### [Task brief]
Omit the pictures and copy the entries exactly.

[Scene geometry reasoning data]

────────

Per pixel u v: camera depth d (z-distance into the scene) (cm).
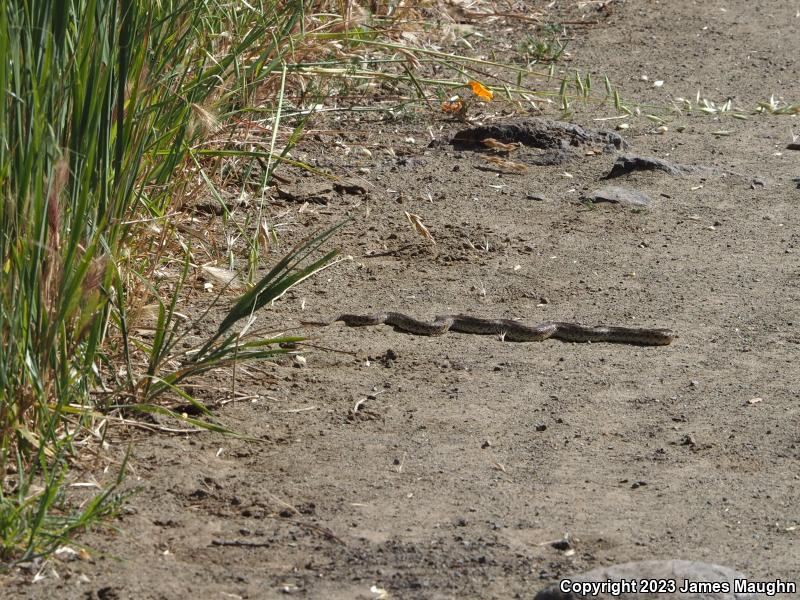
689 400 1088
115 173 937
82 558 755
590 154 1886
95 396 966
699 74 2359
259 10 1552
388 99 2069
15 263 819
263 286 980
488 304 1341
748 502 880
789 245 1538
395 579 755
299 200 1625
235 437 970
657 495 893
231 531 816
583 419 1042
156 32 1142
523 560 784
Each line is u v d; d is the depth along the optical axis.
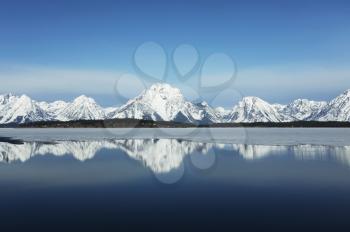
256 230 23.56
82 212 27.70
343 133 170.00
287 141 104.38
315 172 45.12
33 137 139.62
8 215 27.09
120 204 30.05
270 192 34.06
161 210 28.12
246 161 57.19
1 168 50.88
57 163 56.59
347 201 30.28
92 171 47.97
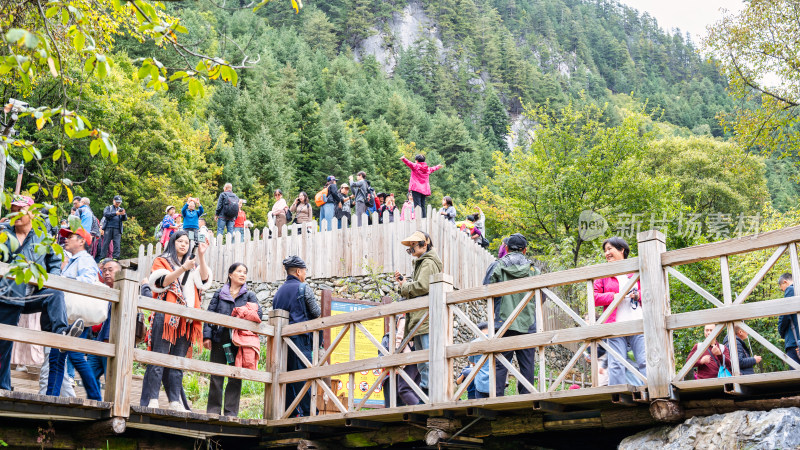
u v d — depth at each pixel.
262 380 7.66
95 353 6.24
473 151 67.50
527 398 5.90
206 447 7.87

────────

### [Your response]
Per pixel u v: camera depth d (z-distance into the scene) (cm).
689 400 1088
115 173 937
82 558 755
590 154 1886
95 396 966
699 74 2359
259 10 1552
388 99 2069
15 263 819
263 286 980
488 304 1341
748 502 880
789 245 1538
395 579 755
299 200 1625
235 437 970
657 495 893
231 531 816
583 419 1042
156 32 1142
523 560 784
Each line is u v d; d is the depth along the optical axis.
256 230 23.56
82 212 27.70
343 133 170.00
287 141 104.38
315 172 45.12
33 137 139.62
8 215 27.09
120 204 30.05
270 192 34.06
161 210 28.12
246 161 57.19
1 168 50.88
57 163 56.59
347 201 30.28
92 171 47.97
u v d — depth at each pixel.
262 380 7.66
95 353 6.24
473 151 67.50
527 398 5.90
206 447 7.87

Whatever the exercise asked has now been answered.